Exercise A: Transcribe the passage of the testing software agreement that opens with the words containing "3. FEEDBACK" and closes with "obligation to Customer.".
Exercise B: Give as a JSON list of strings the entries from the line containing "Custom TLR RC Sponsor Logo T-Shirt –" through the end of the entries, one string per line, skipping blank lines and leaving out the picture markers.

Start of Selected excerpt

2.5. The Testing Period shall commence upon the Effective Date and will automatically expire upon Rhodium Systems providing the applicable Testing Software as Generally Available Software. If Rhodium Systems transitions Testing Software to Generally Available Software, Customer’s continued use will be subject to applicable fees and commercial terms and further governed by the Rhodium Systems Subscription Agreement available at Subscription Agreement, or such other separate written agreement between the parties governing use of ResorsIT software, inclusive of Generally Available Software.

2.6. Rhodium Systems will retain all ownership and intellectual property rights related to ResorsIT software, the Testing Software, and any Feedback related thereto. Customer may provide input to be processed by the Testing Sofware (“Input”), and receive output generated and returned by the Testing Sofware based on the Input (“Output”). To the extent permitted by applicable law, both Input and Output shall constitute Customer Content as that term is defined in the subscription agreement.

3. FEEDBACK

As part of Customer’s use, testing, and evaluation of the applicable Testing Software, Customer will provide suggestions, ideas, enhancement requests, or other recommendations (“Feedback”) regarding its use of the Testing Software and hereby irrevocably assigns all rights in such Feedback to Rhodium Systems. The parties will mutually agree (email sufficient) on an appropriate cadence, process, and method of exchanging Feedback during the Testing Period. Rhodium Systems may use any Feedback without restriction and without obligation to Customer.

4. NO WARRANTIES

CUSTOMER EXPRESSLY ACKNOWLEDGES AND AGREES THAT THE APPLICABLE TESTING SOFTWARE LICENSED HEREUNDER IS STILL IN THE TESTING PHASE, MAY CONTAIN DEFECTS AND IS PROVIDED ON AN “AS IS” AND “AS AVAILABLE” BASIS. THE PRIMARY PURPOSE OF THIS AGREEMENT IS TO OBTAIN FEEDBACK ON PERFORMANCE AND THE IDENTIFICATION OF ANY DEFECTS OF THE TESTING SOFTWARE. CUSTOMER MUST SAFEGUARD IMPORTANT DATA, USE CAUTION AND NOT RELY IN ANY WAY ON THE CORRECT FUNCTIONING AND PERFORMANCE OF THE TESTING SOFTWARE. RHODIUM SYSTEMS AND ITS LICENSORS DISCLAIM ALL WARRANTIES, EXPRESS OR IMPLIED, INCLUDING, WITHOUT LIMITATION, ALL IMPLIED WARRANTIES OF MERCHANTABILITY, FITNESS FOR A PARTICULAR PURPOSE, TITLE, AND NON-INFRINGEMENT. NO INFORMATION OR ADVICE, WHETHER ORAL OR WRITTEN, PROVIDED BY RHODIUM SYSTEMS DURING THE TESTING PERIOD SHALL CREATE ANY WARRANTY NOT EXPRESSLY MADE HEREIN.

End of Selected excerpt
Start of Task material

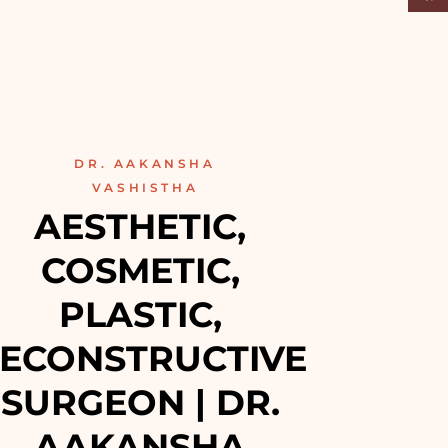
DR. AAKANSHA
VASHISTHA
AESTHETIC, 
COSMETIC, 
PLASTIC, 
ECONSTRUCTIVE 
SURGEON | DR. 
AAKANSHA 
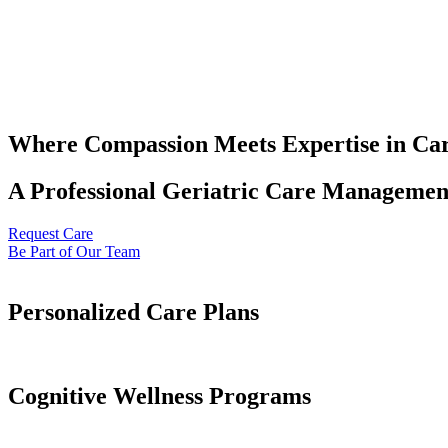
Where Compassion Meets Expertise in Ca
A Professional Geriatric Care Management
Request Care
Be Part of Our Team
Personalized Care Plans
Cognitive Wellness Programs​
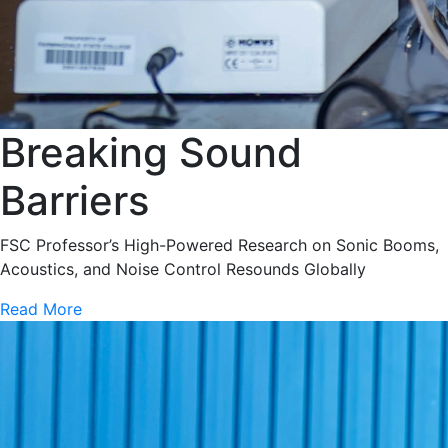
Breaking Sound
Barriers
FSC Professor’s High-Powered Research on Sonic Booms,
Acoustics, and Noise Control Resounds Globally
Read More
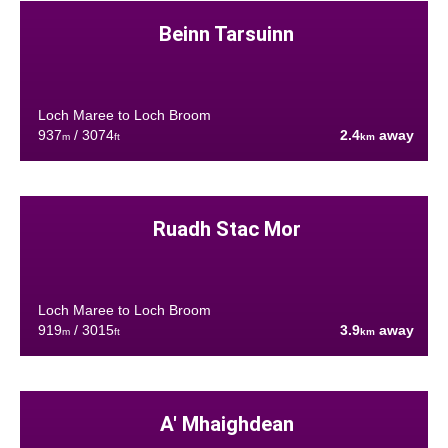
Beinn Tarsuinn
Loch Maree to Loch Broom
937
/ 3074
2.4
away
m
ft
km
Ruadh Stac Mor
Loch Maree to Loch Broom
919
/ 3015
3.9
away
m
ft
km
A' Mhaighdean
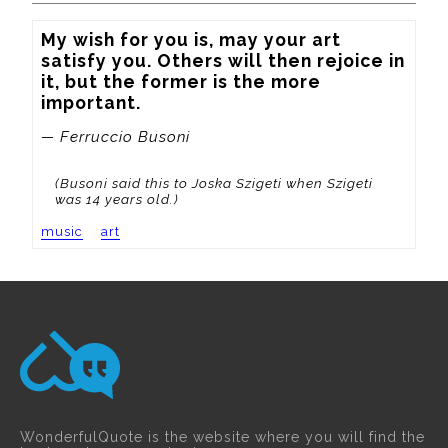
My wish for you is, may your art 
satisfy you. Others will then rejoice in 
it, but the former is the more 
important.
— Ferruccio Busoni
(Busoni said this to Joska Szigeti when Szigeti
was 14 years old.)
music
art
WonderfulQuote is the website where you will find the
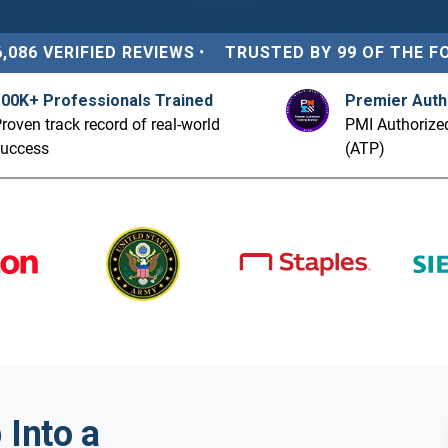
6,086 VERIFIED REVIEWS
•
TRUSTED BY 99 OF THE F
100K+ Professionals Trained
Premier Auth
roven track record of real-world
PMI Authorized
success
(ATP)
Into a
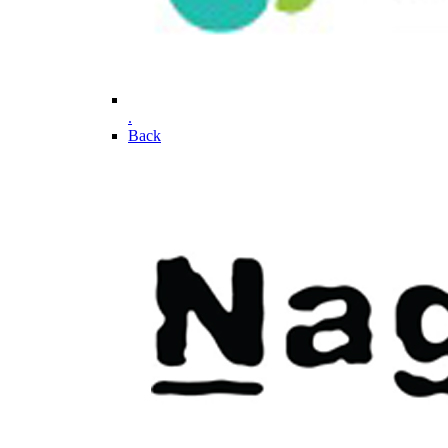
.
Back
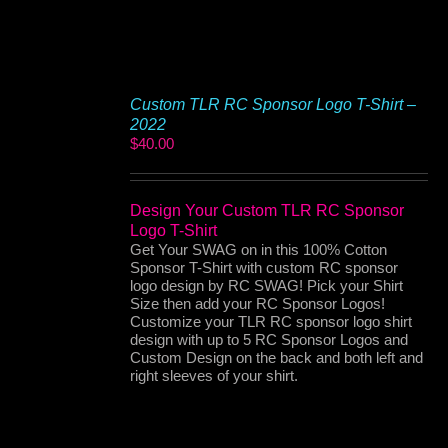
Custom TLR RC Sponsor Logo T-Shirt –
2022
$
40.00
Design Your Custom TLR RC Sponsor
Logo T-Shirt
Get Your SWAG on in this 100% Cotton
Sponsor T-Shirt with custom RC sponsor
logo design by RC SWAG! Pick your Shirt
Size then add your RC Sponsor Logos!
Customize your TLR RC sponsor logo shirt
design with up to 5 RC Sponsor Logos and
Custom Design on the back and both left and
right sleeves of your shirt.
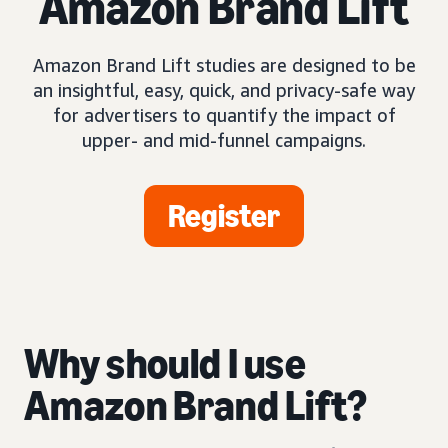
Amazon Brand Lift
Amazon Brand Lift studies are designed to be
an insightful, easy, quick, and privacy-safe way
for advertisers to quantify the impact of
upper- and mid-funnel campaigns.
Register
Why should I use
Amazon Brand Lift?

End of Task material

Written response A:
3. FEEDBACK

As part of Customer’s use, testing, and evaluation of the applicable Testing Software, Customer will provide suggestions, ideas, enhancement requests, or other recommendations (“Feedback”) regarding its use of the Testing Software and hereby irrevocably assigns all rights in such Feedback to Rhodium Systems. The parties will mutually agree (email sufficient) on an appropriate cadence, process, and method of exchanging Feedback during the Testing Period. Rhodium Systems may use any Feedback without restriction and without obligation to Customer.

Written response B:
[
  "Custom TLR RC Sponsor Logo T-Shirt –",
  "2022",
  "$",
  "40.00",
  "Design Your Custom TLR RC Sponsor",
  "Logo T-Shirt",
  "Get Your SWAG on in this 100% Cotton",
  "Sponsor T-Shirt with custom RC sponsor",
  "logo design by RC SWAG! Pick your Shirt",
  "Size then add your RC Sponsor Logos!",
  "Customize your TLR RC sponsor logo shirt",
  "design with up to 5 RC Sponsor Logos and",
  "Custom Design on the back and both left and",
  "right sleeves of your shirt.",
  "Amazon Brand Lift",
  "Amazon Brand Lift studies are designed to be",
  "an insightful, easy, quick, and privacy-safe way",
  "for advertisers to quantify the impact of",
  "upper- and mid-funnel campaigns.",
  "Register",
  "Why should I use",
  "Amazon Brand Lift?"
]